Nein, das können sich meine Leser nicht vorstellen, was ich am Wochenende getan, vielmehr herzhaft genossen habe! Ich habe gelesen – einen sechsseitigen, handgeschriebenen Brief, an Gefährte und mich adressiert! Mindestens zehn Jahre jünger fühlte ich mich – und unbeschreiblich wertgeschätzt! Da setzt sich eine liebe Freundin, die nicht gerade um die Ecke wohnt, an den Tisch und erzählt mir seitenlang von Hand schreibend, wie es ihr und ihrer ganzen, grossen Familie so geht, wo sie und ihr Mann grad dran sind ... Ich war total berührt von diesem Erlebnis und bin es immer noch! Das war Leben teilen in wunderschöner, wertvoller Form. Weil Briefpost so selten geworden ist, war mein Erlebnis wohl so einschneidend.
Was für ein Unterschied, gemütlich auf dem Sofa zu sitzen und einen solchen Brief Zeile um Zeile zu geniessen. Abends las ich den Brief dann freudig Gefährte vor, dem das Herz genauso aufging, wie mir. Der grosse Qualitäts-Unterschied zu Mails, erst recht zu „WhatsApps en masse“ fiel mir wieder einmal jäh auf! Nein, ich bin nicht kategorisch gegen die moderne Technik. Aber ich realisiere immer mehr, wie sehr sie uns auf der Beziehungsebene schleichend in eine Richtung verändert, die ich „soziale Verarmung“ und „dauernd auf Trab – oder Draht“ nennen würde. Das darf uns nicht kalt lassen.

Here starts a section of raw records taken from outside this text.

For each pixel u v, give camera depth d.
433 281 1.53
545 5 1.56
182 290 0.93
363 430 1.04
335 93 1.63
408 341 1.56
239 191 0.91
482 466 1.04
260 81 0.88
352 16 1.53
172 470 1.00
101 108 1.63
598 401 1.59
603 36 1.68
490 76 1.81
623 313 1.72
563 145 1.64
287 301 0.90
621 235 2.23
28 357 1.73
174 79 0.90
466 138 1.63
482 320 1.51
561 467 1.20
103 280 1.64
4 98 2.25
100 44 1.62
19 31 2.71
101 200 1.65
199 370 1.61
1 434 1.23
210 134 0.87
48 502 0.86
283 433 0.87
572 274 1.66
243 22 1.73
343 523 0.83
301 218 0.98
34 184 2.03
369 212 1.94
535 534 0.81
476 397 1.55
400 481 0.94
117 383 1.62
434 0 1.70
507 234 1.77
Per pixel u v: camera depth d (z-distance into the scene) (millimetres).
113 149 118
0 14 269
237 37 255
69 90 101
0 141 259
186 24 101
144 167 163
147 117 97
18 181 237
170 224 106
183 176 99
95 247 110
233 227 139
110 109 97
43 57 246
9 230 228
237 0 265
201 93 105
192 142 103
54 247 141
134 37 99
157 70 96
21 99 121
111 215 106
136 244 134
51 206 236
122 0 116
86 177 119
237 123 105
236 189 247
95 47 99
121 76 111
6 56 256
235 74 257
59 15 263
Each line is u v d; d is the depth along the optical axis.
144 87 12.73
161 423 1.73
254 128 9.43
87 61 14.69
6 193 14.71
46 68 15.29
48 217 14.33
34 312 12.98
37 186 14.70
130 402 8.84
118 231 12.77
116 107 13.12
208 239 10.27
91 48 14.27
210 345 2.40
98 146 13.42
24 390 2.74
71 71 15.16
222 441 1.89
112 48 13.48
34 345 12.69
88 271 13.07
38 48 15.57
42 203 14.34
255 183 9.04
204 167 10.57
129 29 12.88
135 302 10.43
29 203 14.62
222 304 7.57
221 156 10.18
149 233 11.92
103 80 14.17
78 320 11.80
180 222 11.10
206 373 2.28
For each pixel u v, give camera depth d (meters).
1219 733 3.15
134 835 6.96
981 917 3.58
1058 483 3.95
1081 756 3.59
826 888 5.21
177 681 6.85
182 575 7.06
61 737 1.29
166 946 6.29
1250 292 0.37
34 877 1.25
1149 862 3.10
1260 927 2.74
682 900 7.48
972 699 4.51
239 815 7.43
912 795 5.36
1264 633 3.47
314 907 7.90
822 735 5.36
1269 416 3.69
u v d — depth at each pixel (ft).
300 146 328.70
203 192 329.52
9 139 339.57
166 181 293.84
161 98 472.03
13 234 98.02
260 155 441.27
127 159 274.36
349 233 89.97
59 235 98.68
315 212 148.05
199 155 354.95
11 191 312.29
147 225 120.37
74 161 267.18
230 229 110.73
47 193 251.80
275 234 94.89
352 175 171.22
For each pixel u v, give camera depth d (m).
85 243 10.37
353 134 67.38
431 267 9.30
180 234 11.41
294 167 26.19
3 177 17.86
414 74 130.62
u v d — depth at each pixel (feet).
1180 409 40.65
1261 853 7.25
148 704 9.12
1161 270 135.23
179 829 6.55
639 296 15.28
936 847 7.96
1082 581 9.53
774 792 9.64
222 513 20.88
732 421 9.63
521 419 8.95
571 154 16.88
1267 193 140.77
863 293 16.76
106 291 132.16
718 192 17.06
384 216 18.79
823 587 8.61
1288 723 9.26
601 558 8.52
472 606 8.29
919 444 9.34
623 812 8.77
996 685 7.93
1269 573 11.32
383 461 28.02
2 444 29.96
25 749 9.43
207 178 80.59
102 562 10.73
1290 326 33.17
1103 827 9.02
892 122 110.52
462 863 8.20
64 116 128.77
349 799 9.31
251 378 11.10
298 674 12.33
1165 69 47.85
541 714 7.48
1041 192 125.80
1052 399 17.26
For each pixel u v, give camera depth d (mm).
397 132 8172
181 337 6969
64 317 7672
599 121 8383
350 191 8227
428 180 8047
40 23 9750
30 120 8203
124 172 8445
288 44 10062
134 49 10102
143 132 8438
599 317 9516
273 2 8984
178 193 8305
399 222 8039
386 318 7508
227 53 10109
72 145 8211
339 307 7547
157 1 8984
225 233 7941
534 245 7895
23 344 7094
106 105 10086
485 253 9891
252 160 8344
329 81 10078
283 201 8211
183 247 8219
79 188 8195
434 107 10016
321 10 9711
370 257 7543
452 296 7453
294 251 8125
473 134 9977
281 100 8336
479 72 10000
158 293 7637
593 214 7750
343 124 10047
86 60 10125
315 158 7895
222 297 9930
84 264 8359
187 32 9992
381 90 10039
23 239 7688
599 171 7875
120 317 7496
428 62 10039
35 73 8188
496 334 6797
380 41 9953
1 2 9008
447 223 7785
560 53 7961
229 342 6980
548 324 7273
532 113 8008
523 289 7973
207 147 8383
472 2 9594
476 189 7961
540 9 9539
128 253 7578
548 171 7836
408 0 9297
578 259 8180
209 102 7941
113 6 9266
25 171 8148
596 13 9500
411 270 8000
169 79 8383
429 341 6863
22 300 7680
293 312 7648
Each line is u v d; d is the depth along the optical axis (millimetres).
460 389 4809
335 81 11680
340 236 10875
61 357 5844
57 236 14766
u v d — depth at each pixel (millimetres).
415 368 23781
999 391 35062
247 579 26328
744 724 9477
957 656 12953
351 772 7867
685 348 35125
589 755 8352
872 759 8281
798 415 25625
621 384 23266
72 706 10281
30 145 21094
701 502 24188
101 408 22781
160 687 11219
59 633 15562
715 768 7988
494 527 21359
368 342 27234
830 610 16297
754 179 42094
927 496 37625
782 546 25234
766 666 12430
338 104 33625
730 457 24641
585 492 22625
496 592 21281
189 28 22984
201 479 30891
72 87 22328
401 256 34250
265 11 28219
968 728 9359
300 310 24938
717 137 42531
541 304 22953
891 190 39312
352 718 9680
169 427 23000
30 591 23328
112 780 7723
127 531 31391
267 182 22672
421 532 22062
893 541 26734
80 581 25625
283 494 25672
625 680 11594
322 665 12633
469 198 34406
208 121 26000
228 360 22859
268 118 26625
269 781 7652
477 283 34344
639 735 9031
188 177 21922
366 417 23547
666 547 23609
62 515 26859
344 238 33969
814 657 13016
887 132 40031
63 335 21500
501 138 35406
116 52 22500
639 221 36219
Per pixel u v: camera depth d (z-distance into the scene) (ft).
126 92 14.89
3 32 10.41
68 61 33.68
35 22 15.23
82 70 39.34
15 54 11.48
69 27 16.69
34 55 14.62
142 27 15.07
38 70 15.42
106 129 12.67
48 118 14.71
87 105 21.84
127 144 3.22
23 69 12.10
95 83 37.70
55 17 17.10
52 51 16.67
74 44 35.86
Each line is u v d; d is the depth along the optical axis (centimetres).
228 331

Deshalb telefoniere ich wieder mehr. Bevorzugt mit dem Festnetz-Apparat. Deshalb setze ich mich wieder häufiger an meinen gemütlichen Schreibtisch, an welchem ich bis vor einigen Wochen mit meinem stilvollen „Mont-Blanc-mit-Goldfeder-Füller“ Karten und Briefe schrieb. Ich schreibe sie noch immer, auch heute wieder – bloss nicht mehr mit meinem „Mont Blanc“ ... Der ist inmitten meiner Weihnachstdeko-Schnipseleien ungeachtet unter die Räuber – vermutlich in den Papierkorb – geraten. Tat echt weh. Uns verband immerhin eine 30-jährige freundschaftliche Schreibgemeinschaft! Keine Ahnung, wie viele Tintenkilometer ich mit ihm aus der Hand geschwungen habe? Es waren unzählige! Nun, dieser Verlust soll mich nicht von Handschriftlichem abhalten. Nachdem ich so viel Freude an der jüngsten Briefpost erfuhr, erst recht nicht! Hab längst einen Ersatz. Keinen Mont Blanc natürlich, auch keine zweite Goldfeder-Ausrüstung, aber doch ein recht angenehm zu schreibendes Ding von Faber-Castell. Vorläufig gebe ich mich damit zufrieden und denke beim Schreiben an die Freude, welche wohl die meisten Empfänger meiner Schreibpost haben werden – egal, mit welchem Füller sie zustande kam.
Etwas Willkommenes, das Seltenheitswert hat, macht einfach doppelte Freude. Das war schon immer so, seit es Menschen gibt. Heute zählen handgeschriebene Briefe und Karten dazu. Sie müssen nicht Vergangenheit bleiben. Dürfen auch rarer als früher sein. Es ist nun mal nötig, sich den Veränderungen der jeweiligen Zeit so verträglich wie möglich anzupassen, um sich im äusseren Leben zurechtfinden zu können. Aber sie dürfen durchaus zur Sorte gehören: „Altbewährtes wollen wir bewahren“.
Na dann, vielleicht auf Wiederschreiben – von Hand meine ich natürlich.